Eine ehemalige Mitarbeiterin des Weissen Hauses hat dem Umfeld von Ex-US-Präsident Donald Trump vorgeworfen, sie vor ihrer Aussage vor dem Untersuchungsausschuss zur Kapitol-Attacke unter Druck gesetzt haben. Das Gremium veröffentlichte Mitschriften von Cassidy Hutchinsons Aussagen vor dem Ausschuss.
Hutchinson war im Sommer als spektakuläre Überraschungszeugin bei einer öffentlichen Anhörung des Gremiums aufgetreten. Aus den Mitschriften ihrer Aussagen hinter verschlossenen Türen geht nun hervor, dass Trumps Team versucht haben soll, sie zu beeinflussen.
Hutchinson sagte im Sommer unter anderem öffentlich aus, dass Trump sich vorab über mögliche Gewalt am 6. Januar 2021 im Klaren gewesen sei. Sie schilderte ausserdem detailreich die Ereignisse an diesem Tag im Weissen Haus. Trump wies die Vorwürfe zurück und beleidigte Hutchinson öffentlich.

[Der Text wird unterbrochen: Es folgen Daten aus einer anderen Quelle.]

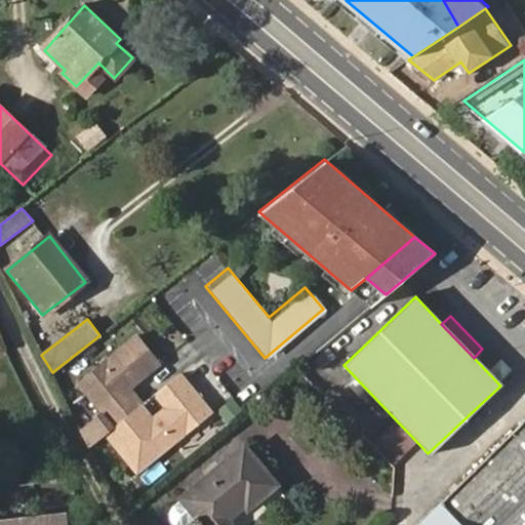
[(143,406),(130,390),(161,365),(137,337),(79,386),(115,429),(143,406)]
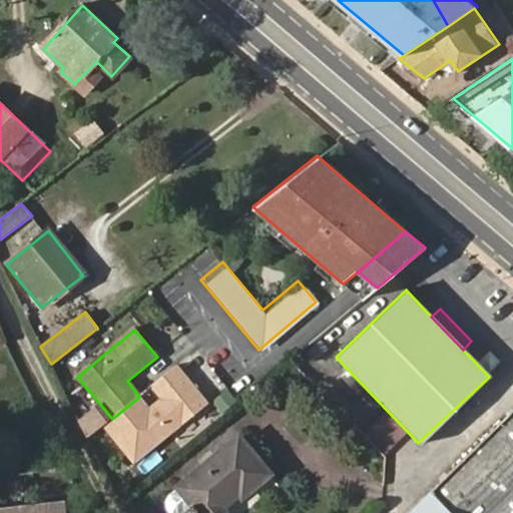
[(206,404),(175,367),(172,370),(202,408),(206,404)]
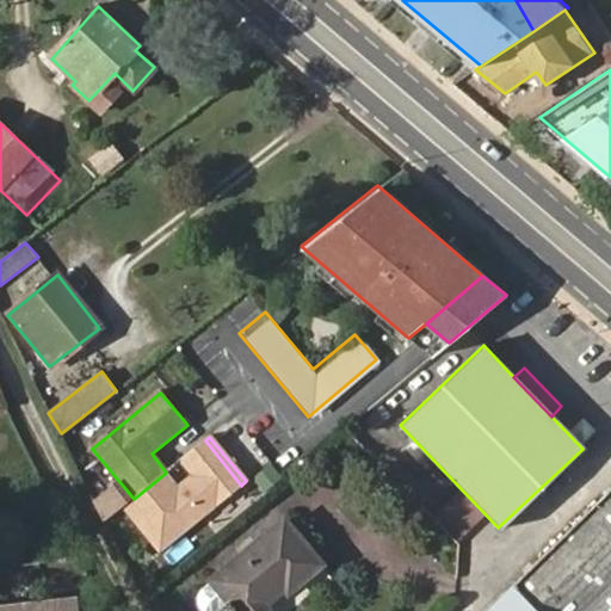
[(241,486),(205,440),(166,473),(134,499),(124,508),(161,553),(241,486)]
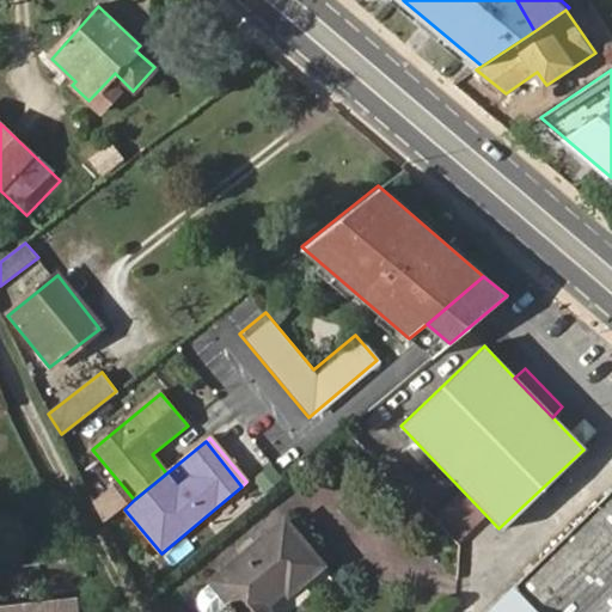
[(254,476),(264,491),(283,478),(273,463),(254,476)]
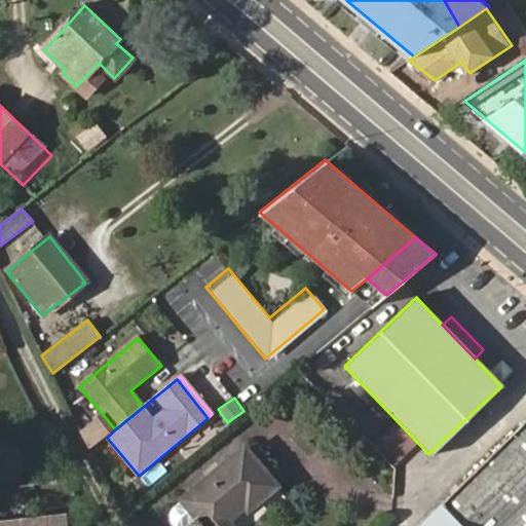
[(525,525),(525,421),(418,525),(525,525)]
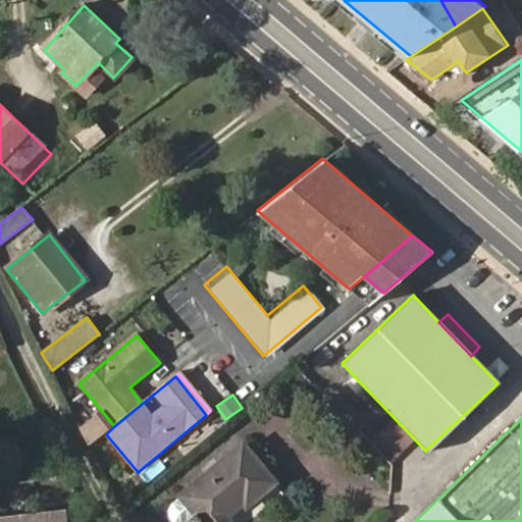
[(181,496),(203,521),(228,521),(229,521),(229,520),(228,518),(227,516),(245,502),(247,505),(274,482),(243,445),(181,496)]
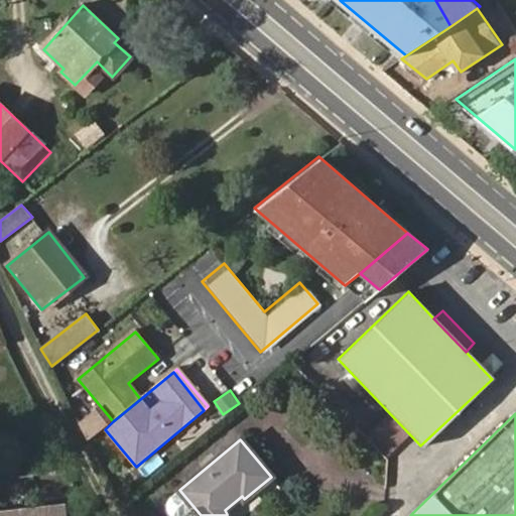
[(0,515),(68,515),(67,505),(0,511),(0,515)]
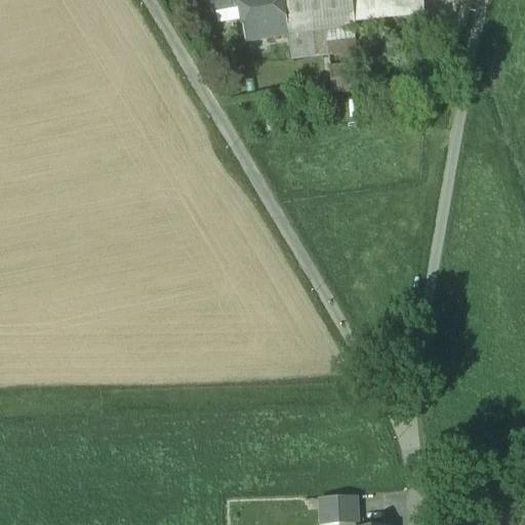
[(202,0),(205,14),(239,8),(240,8),(238,0),(202,0)]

«Sie werden mein Leben ruinieren, Mom»
Ihre Aussage war eine der aufsehenerregendsten Zeugenaussagen während der öffentlichen Anhörungen. Der Ausschuss des US-Repräsentantenhauses untersuchte gut anderthalb Jahren lang die Geschehnisse rund um die Kapitol-Attacke. Bei seiner letzten öffentlichen Anhörung am Montag empfahl das Gremium dem Justizministerium, strafrechtliche Schritte gegen Trump und andere Beteiligte einzuleiten.
Hutchinson hat den nun veröffentlichten Mitschriften zufolge dem Gremium im September geschildert, dass Trumps Umfeld ihr Jobs und finanzielle Unterstützung angeboten habe – auch für hohe Anwaltskosten. Gleichzeitig sei sie dazu gedrängt worden, ihre Rolle im Weissen Haus herunterzuspielen und loyal zu bleiben. «Je weniger Sie sich erinnern, desto besser», soll ein Trump-Vertrauter ihr gesagt haben.
Hutchinson arbeitete für den damaligen Stabschef des Weissen Hauses, Mark Meadows. «Sie werden mein Leben ruinieren, Mom, wenn ich etwas tue, was sie nicht wollen», hatte Hutchinson laut Mitschrift eigenen Angaben zufolge ihrer Mutter gesagt.